The Irish are as enthusiastic in our adoration as any nation. Clonmel in February, Cheltenham in March, Croke Park on a September Sunday, and Thomond Park on a spring afternoon when one of the giants of European rugby comes to visit.
Those are the top-of-the-tree events but anyone who has seen a Junior B football match between neighbouring parishes or one of soccer’s local derbies will know that the size of the stage has little or no influence over the emotion invested in the competition. Irish sports fans are equal opportunity supporters — it’s the integrity of the cause that matters, not its setting or grandeur.
As these events show, weekend after weekend sport may not be the marrow in our bones but it is the pulse of so much of what is attractive about this society.
Last Sunday Ireland’s rugby team played on one of the world’s great stages but once again failed to reach a World Cup semi-final. That dream must be put on hold for another four years but it is one scores of young men will give their all to realise.
That is the cruel nature of sport — investment does not guarantee a return, at least in purely sporting terms though everyone involved in Ireland’s World Cup campaign will, when disappointment’s high water mark ebbs away, be the stronger for the experience. They will be in a better position, if age and heart allow, to compete in Japan in 2019. Any honest appraisal will conclude that coach Joe Schmidt is perfectly qualified to lead that campaign.

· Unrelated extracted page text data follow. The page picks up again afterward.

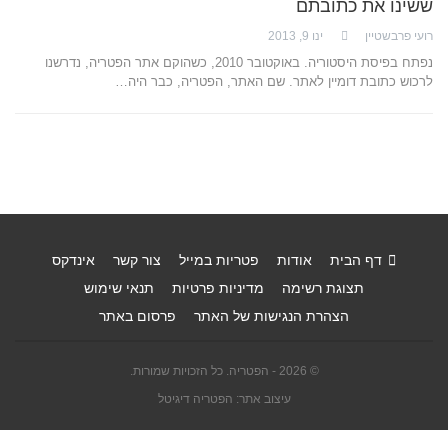
ששינו את כתובתם
רועי פרבשטיין
ינו 9, 2013
נפתח בפיסת היסטוריה. באוקטובר 2010, כשהוקם אתר הפטריה, נדרשנו
לרכוש כתובת דומיין לאתר. שם האתר, הפטריה, כבר היה…
דף הבית
אודות
פטריות במייל
צור קשר
אינדקס
תצוגת רשימה
מדיניות פרטיות
תנאי שימוש
הצהרת הנגישות של האתר
פרסום באתר
© 2026 - הפטריה. כל הזכויות שמורות.
עיצוב אתר: הפטריה דיגיטל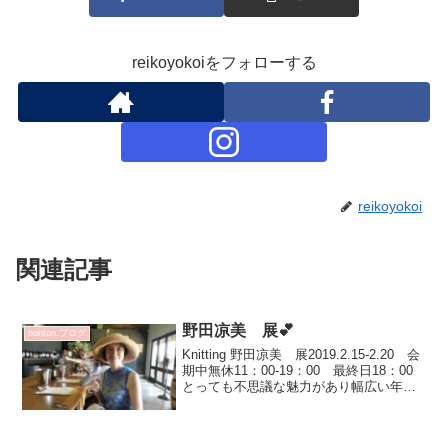
reikoyokoiをフォローする
reikoyokoi
関連記事
野田凉美 展💕
bonton.ブログ
Knitting 野田凉美 展2019.2.15-2.20 会
期中無休11：00-19：00 最終日18：00
とっても不思議な魅力があり幅広い年齢
のファンの方が多くいらっしゃいます世
代により アレンジの仕方が違って楽し
いのです！50代後半の...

Boxing coach Billy Walsh is another sports leader who has shown that he has everything required to lead a national team’s preparations for the world stage. Walsh led Irish fighters to Olympic, World, and European gold medals.
He is essentially one of the most successful coaches ever to lead an Irish sport. His influence outside the ring has been exemplary too, often opening doors usually closed to some of his charges. But that, it seems, is not good enough.
Yesterday, less than 300 days before the opening of the Rio de Janeiro Olympics at the Maracana Stadium, Walsh quit his position, saying it was the hardest of his career and that he had cried over it.
Walsh was unable to resolve contractual differences with the Irish Amateur Boxing Association and seems set to move to the US where his exceptional skills are in demand.
This disappointing news comes after protracted negotiations with the IABA failed and a contract drawn up by the Irish Sports Council and endorsed by Walsh was rejected by the association.
Irish boxing has been almost uniquely successful over recent years and has deservedly got considerable Government support. Those two reasons suggest that the IABA should publicly explain its position — and Walsh’s record demands that it does so.